Output as a JSON list of strings, one per line with blank lines omitted, the lines of the records starting at the first line and ending at the line containing "order: Struthioniformes".

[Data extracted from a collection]
^^^^^^^^^^^^^^^^
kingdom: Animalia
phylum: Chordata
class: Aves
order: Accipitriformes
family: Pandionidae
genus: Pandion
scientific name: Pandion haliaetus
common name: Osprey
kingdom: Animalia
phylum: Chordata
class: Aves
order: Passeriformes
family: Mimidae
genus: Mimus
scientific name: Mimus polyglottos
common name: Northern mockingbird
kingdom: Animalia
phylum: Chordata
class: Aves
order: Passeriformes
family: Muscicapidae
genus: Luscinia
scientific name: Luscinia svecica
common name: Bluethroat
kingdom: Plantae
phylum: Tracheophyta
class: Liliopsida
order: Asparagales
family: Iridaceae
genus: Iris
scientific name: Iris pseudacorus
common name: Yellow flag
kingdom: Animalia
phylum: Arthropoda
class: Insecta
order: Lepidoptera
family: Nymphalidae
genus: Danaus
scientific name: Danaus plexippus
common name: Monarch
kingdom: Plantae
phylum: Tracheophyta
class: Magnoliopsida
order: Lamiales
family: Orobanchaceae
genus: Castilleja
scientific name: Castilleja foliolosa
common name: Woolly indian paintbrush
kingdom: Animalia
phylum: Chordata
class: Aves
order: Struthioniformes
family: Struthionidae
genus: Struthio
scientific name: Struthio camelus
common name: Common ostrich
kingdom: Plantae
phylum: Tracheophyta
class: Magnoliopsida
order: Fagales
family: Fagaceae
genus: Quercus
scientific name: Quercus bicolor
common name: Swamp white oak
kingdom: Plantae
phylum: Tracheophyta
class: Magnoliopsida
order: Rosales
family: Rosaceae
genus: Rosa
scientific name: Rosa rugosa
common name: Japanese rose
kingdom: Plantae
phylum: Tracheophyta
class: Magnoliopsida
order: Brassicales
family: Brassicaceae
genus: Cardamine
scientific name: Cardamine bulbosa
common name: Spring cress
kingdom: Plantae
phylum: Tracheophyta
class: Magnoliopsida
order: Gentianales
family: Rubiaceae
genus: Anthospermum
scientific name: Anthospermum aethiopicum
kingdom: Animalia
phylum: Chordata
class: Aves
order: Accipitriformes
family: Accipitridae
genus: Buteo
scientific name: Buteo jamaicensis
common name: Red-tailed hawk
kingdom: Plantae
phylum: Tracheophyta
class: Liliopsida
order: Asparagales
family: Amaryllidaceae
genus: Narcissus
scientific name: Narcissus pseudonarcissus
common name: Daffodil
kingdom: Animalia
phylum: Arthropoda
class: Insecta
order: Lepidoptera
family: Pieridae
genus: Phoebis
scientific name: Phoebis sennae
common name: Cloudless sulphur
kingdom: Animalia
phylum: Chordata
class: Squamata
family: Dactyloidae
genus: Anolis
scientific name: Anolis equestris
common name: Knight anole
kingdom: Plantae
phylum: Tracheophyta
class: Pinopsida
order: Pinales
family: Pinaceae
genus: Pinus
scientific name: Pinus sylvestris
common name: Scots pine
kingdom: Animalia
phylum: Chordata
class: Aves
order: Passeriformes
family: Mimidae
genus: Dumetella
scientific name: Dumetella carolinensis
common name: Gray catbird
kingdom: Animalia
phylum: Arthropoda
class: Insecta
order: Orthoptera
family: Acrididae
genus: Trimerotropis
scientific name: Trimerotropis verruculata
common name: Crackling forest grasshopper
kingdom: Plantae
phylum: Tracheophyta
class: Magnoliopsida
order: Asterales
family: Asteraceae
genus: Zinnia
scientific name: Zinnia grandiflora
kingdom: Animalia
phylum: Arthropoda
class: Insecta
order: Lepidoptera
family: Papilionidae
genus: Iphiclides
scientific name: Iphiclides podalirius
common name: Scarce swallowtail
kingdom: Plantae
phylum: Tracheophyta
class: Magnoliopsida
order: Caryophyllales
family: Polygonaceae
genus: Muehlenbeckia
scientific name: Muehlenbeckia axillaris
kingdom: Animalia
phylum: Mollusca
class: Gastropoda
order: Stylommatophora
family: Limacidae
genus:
^^^^^^^^^^^^^^^^
Response to the task:
[
  "kingdom: Animalia",
  "phylum: Chordata",
  "class: Aves",
  "order: Accipitriformes",
  "family: Pandionidae",
  "genus: Pandion",
  "scientific name: Pandion haliaetus",
  "common name: Osprey",
  "kingdom: Animalia",
  "phylum: Chordata",
  "class: Aves",
  "order: Passeriformes",
  "family: Mimidae",
  "genus: Mimus",
  "scientific name: Mimus polyglottos",
  "common name: Northern mockingbird",
  "kingdom: Animalia",
  "phylum: Chordata",
  "class: Aves",
  "order: Passeriformes",
  "family: Muscicapidae",
  "genus: Luscinia",
  "scientific name: Luscinia svecica",
  "common name: Bluethroat",
  "kingdom: Plantae",
  "phylum: Tracheophyta",
  "class: Liliopsida",
  "order: Asparagales",
  "family: Iridaceae",
  "genus: Iris",
  "scientific name: Iris pseudacorus",
  "common name: Yellow flag",
  "kingdom: Animalia",
  "phylum: Arthropoda",
  "class: Insecta",
  "order: Lepidoptera",
  "family: Nymphalidae",
  "genus: Danaus",
  "scientific name: Danaus plexippus",
  "common name: Monarch",
  "kingdom: Plantae",
  "phylum: Tracheophyta",
  "class: Magnoliopsida",
  "order: Lamiales",
  "family: Orobanchaceae",
  "genus: Castilleja",
  "scientific name: Castilleja foliolosa",
  "common name: Woolly indian paintbrush",
  "kingdom: Animalia",
  "phylum: Chordata",
  "class: Aves",
  "order: Struthioniformes"
]